Bild: Geld für alle: Silvio Berlusconi macht im Wahlkampf große Versprechen
Rom taz | Ein dichtes Programm hat die Rentnerin Luigina Rossi vor sich an
diesem Tag Anfang Mai 2018. Erst muss sie auf die Post, die Rente abholen,
dann mit ihrem Dackel beim Tierarzt vorbei, und einen Zahnarzttermin hat
sie auch noch. Danach dann will sie sich in den Zug setzen, von Turin nach
Mailand, es geht zu Tochter, Schwiegersohn und Enkeln. Ihre Laune ist
gedrückt, jede Menge Ausgaben stehen an, und das bei ihrer knappen Rente
von 650 Euro.
Am Postschalter stutzt die 70-Jährige, 1.000 Euro schiebt der Postmensch
herüber. Da habe er sich wohl verrechnet, wendet die Rentnerin ein. Nichts
da, erhält sie als Antwort, „die Regierung hat doch die Mindestrente auf
1.000 Euro monatlich erhöht, ganz so, wie es das Berlusconi-Lager für die
Wahlen vom 4. März versprochen hat“.
Da kann eigentlich auch die Tierarztrechnung nicht mehr schrecken. Als der
Termin vorbei, die Antiparasitenkur verordnet ist, zückt sie ihr
Portemonnaie – doch der Veterinär winkt ab. „Haben Sie’s nicht mitbekomm…
dass Tierarztbesuche jetzt auf Rechnung der Regierung gehen? Für Sie ist’s
gratis.“ Bleibt der Zahnarzt: Das Gebiss wackelt, das könnte richtig teuer
werden. Doch auch er schüttelt den Kopf und sagt: „Sie zahlen keinen Cent,
ich rechne jetzt mit dem Ministerium ab.“
So geht es fröhlich weiter. Der Taxifahrer erledigt die Tour zum Bahnhof
umsonst, am Schalter geht die Fahrkarte nach Mailand für lau über den
Tresen, „Rentner fahren jetzt an Wochentagen gratis“. Ungefähr so wird
Italien aussehen, wenn die Rechtsallianz im März die Wahlen gewinnt –
jedenfalls wenn man Silvio Berlusconi glauben darf. Und es ist nur ein Teil
seiner Versprechen.

» **DEINE AUFGABE**:
Warum bekommt die Rentnerin im Text über Berlusconis Wahlversprechen am Postschalter 1.000 Euro statt ihrer üblichen 650 Euro? Erkläre es in ein bis drei Sätzen.

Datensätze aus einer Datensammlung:

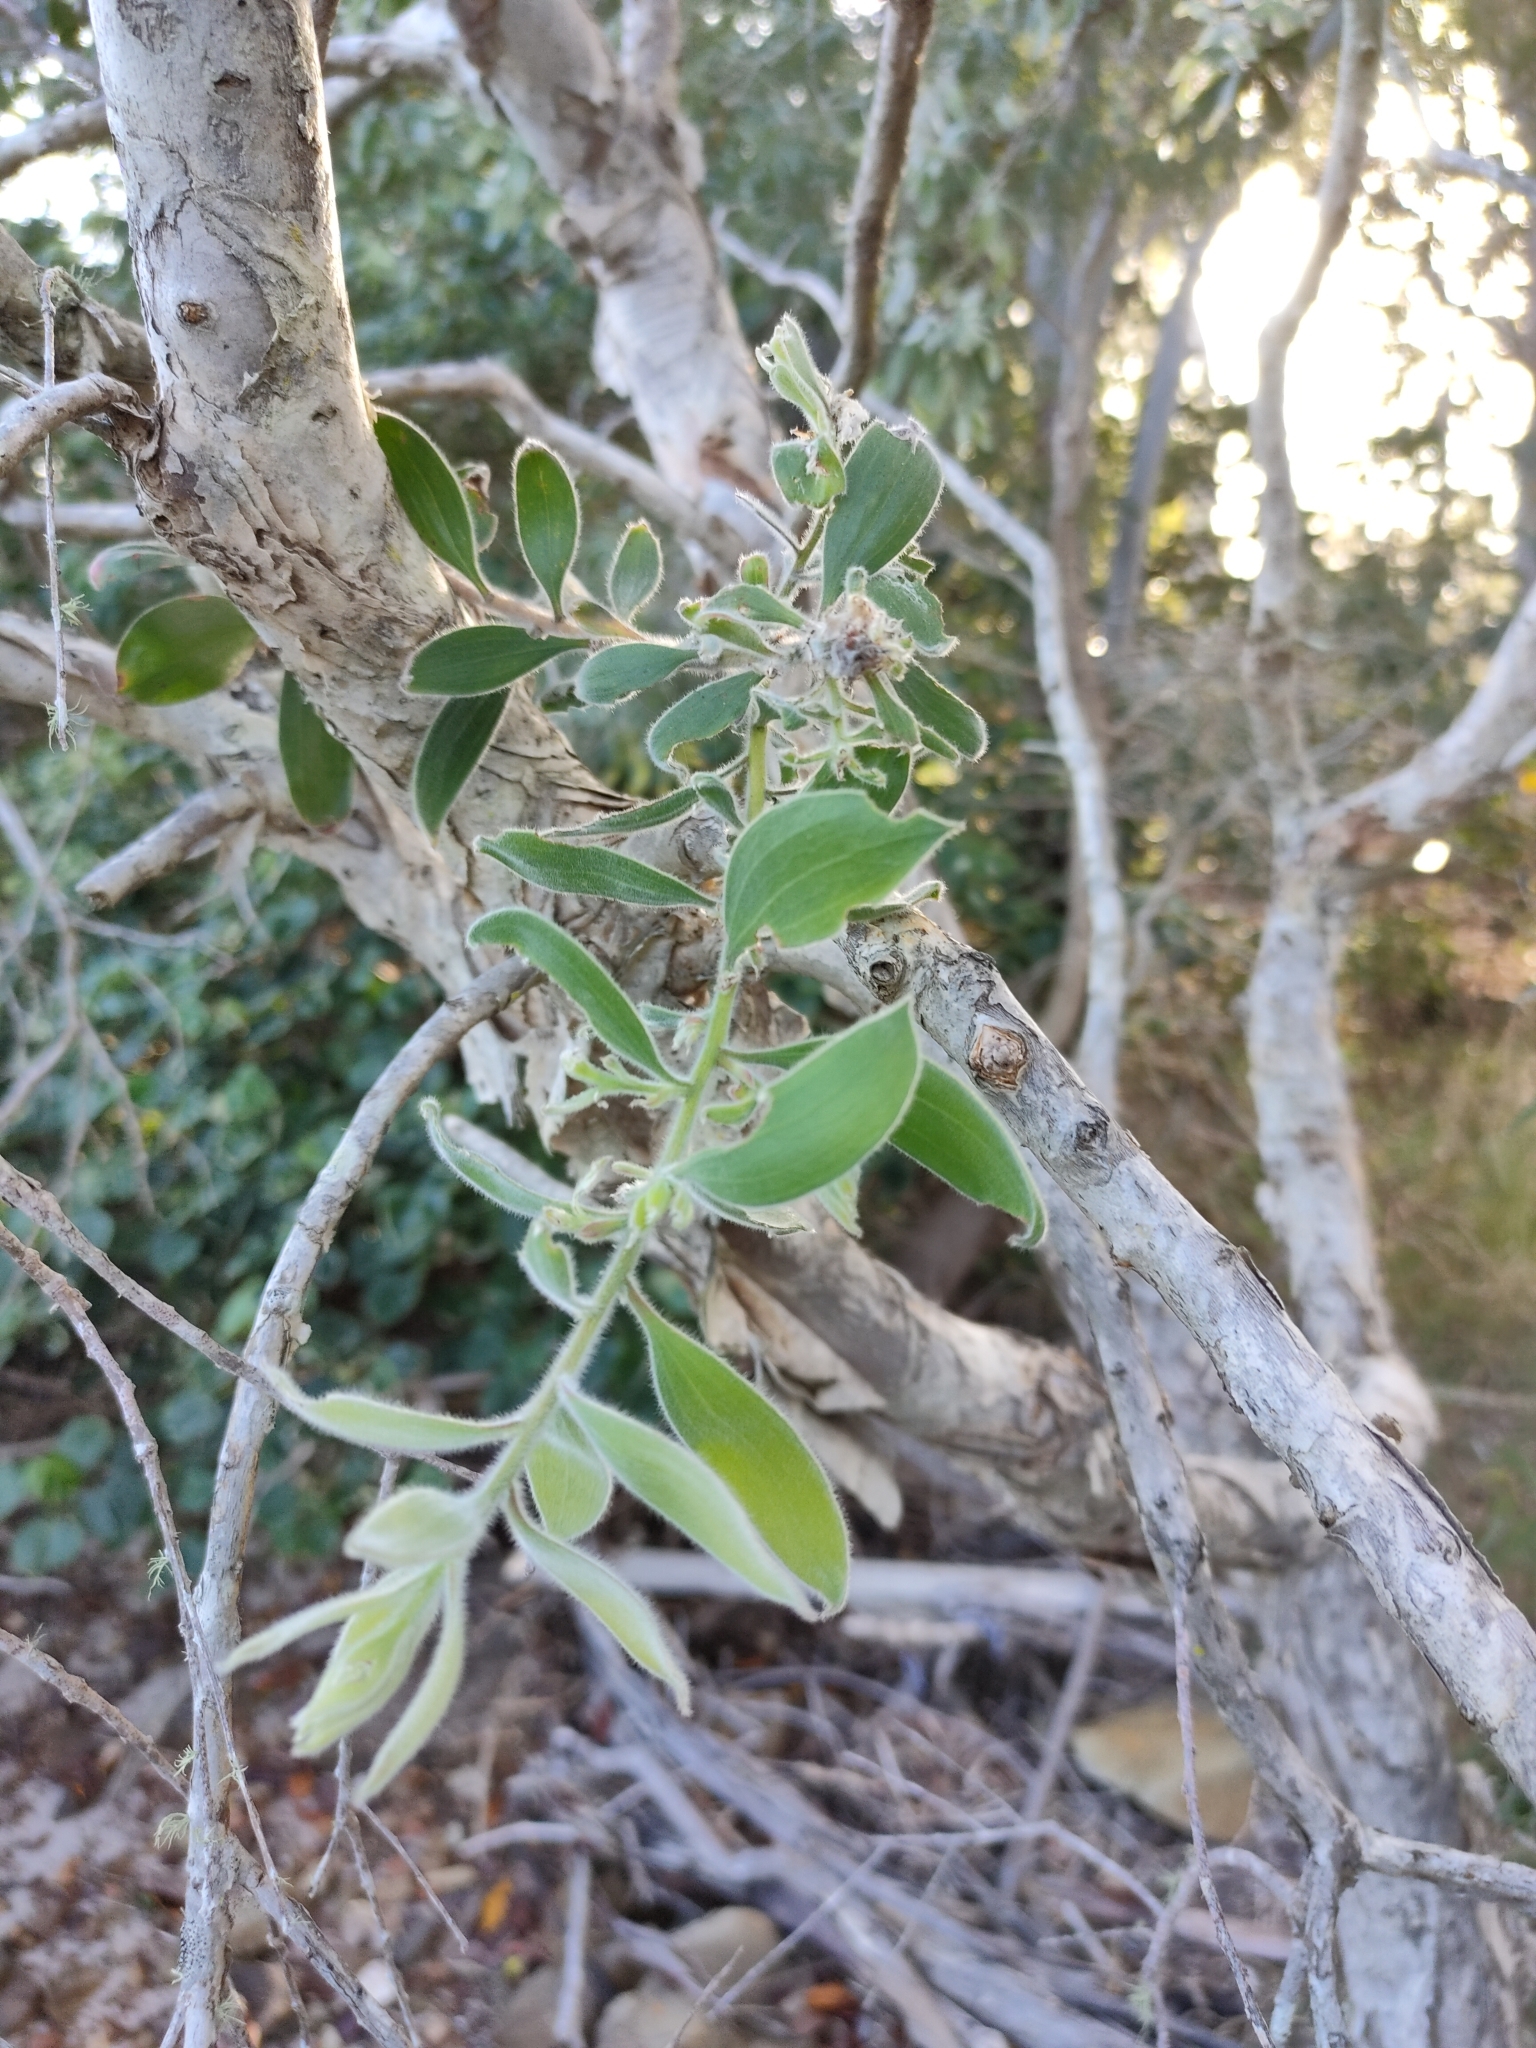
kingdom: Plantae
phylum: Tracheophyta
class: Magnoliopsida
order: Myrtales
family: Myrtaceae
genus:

» **DIE LÖSUNG**:
Der Postmitarbeiter sagt ihr, dass die Regierung die Mindestrente auf 1.000 Euro im Monat erhöht hat. Das hatte das Berlusconi-Lager für die Wahlen vom 4. März versprochen.